Okay. I admit up front that this is a bitch-n-moan piece. If you want something nice to read, check out something by Emily E. She’s always got something interesting to say.
Me? I was in a perfectly good mood (or as good as I can be) when I realized on Sunday morning that over eight hours of TV time would be pledged, sworn and dedicated to the Super Bowl that day. Eight hours, folks. To a football game. A game that should last no longer than 60 minutes. Um, Houston, we have a problem.
So, needless to say, I despise football. Not only do I agree with 8-year-old Lisa Simpson, who says football takes much needed funds from the arts and education, but the game is downright dull. Yawn, yawn, yawn! There are just too many breaks in the action.
What makes it even more frustrating is that not many people seem to realize what a waste of time, money and energy it is. Super Bowl Sunday is a lonely day for me. I’m a man alone on an island. I’m the only guy at a Tupperware party full of women. I’m Michael Moore at the Republican National Convention.
If my co-worker “Chris” put as much effort and toil into her job and organization as she does to watching sporting events (particularly football) she could have widened the Montano Bridge 10 times over and finished the work at Coors and I-40 in her spare time (and taken funds away from the pigskin to keep both projects under budget!). She’s a huge, HUGE Steelers fan, so she’s on cloud nine now. I find it laughable that it means so much to her, that the rest of the year’s happiness relies on that one game, starring her favorite (and winning) team.
Okay. So I don’t like Super Bowl Sunday. But I try to accentuate the positive. First, you get to watch some damn funny and inventive TV advertisements. I find them much more entertaining than watching a man with an oblong ball run head long into a charge of pumped, sweaty dudes in colorful tights (isn’t the guy with the ball supposed to avoid being tackled?).
Also, it’s a good excuse to hangout with friends and family, dip some chips and down some brews. If nothing else, it’s fun just to hang out and pretend to enjoy the game. It’s actually nice this way because those that don’t enjoy the game for real can get in some good gossip and enjoy junk food without guilt. And every now and then, pump their fists in the air at a first down and let the testosterone flow (whether they know what a first down is or not).
On top of that, it’s a great day to get some grocery shopping done, go to the Laundromat, or catch up on your Oscar screenings by visiting the nearest movie theater.
In addition, there’s some super cool technology used during the Super Bowl.

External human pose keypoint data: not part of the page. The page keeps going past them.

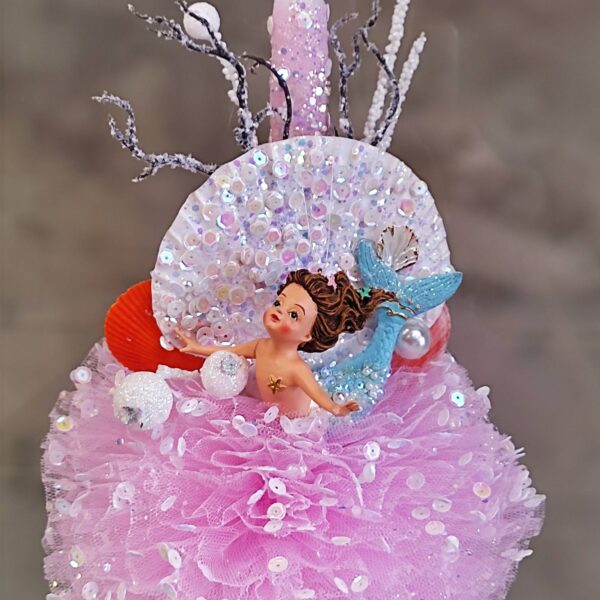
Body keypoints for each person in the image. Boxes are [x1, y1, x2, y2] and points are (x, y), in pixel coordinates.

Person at [176, 268, 397, 418]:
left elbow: (317, 393)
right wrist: (196, 348)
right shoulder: (260, 346)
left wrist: (336, 409)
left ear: (307, 334)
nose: (280, 311)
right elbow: (230, 352)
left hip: (295, 425)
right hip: (267, 414)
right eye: (278, 303)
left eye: (293, 315)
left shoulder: (296, 369)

Some of the camera shots seem to come from directly above the players, as if a camera is floating right over the middle of the field. They have some pretty neat replay gizmos, too. You can just about see the exact moment when someone’s bones break or when a touchdown is faked a la the-football-was-in-the-end-zone-not-under-my-belly.
But with eight hours of TV for one football game, it begs the question: where does all the money go? There’s ticket money, there’s ad money, there’s sponsor money, there’s network money. There’s money, money, money. Where does it all go? I mean, Pepsi isn’t spending millions of dollars for a 30 second ad for giggles.
Does it all end up in the wallets of a few old white guys who already have more money than the gross national product of Latvia? I’ve always thought that the money produced by the Super Bowl alone would be enough to wipe out poverty in New Mexico, if not most of the country.
The other question: how can they be the world champions when the deciding game doesn’t include any teams outside of the United States? How popular would the Super Bowl be if it was a global competition and in 2007 it was the Tokyo Samurai vs. the Brazil Nuts? At least with the Olympics there’s patriotism at stake and the pride of the United States.
Some suggest that the Monday following should be made into a national holiday. It’s estimated that some 1.4 million people call in “sick” to work the day after the Super Bowl. If it comes to that, if the United Stated declares a national holiday based on a football game, it would be the beginning of the end. We might just as well rename our country France Deux or New Boston, where THE marathon has been declared a holiday.
Of course, in the end, it probably isn’t worth the hassle of complaining. I’ve never liked the game of football, but the Super Bowl somehow makes it work okay. It’s gotten to be so much about the show that the game no longer matters. Now that’s entertainment.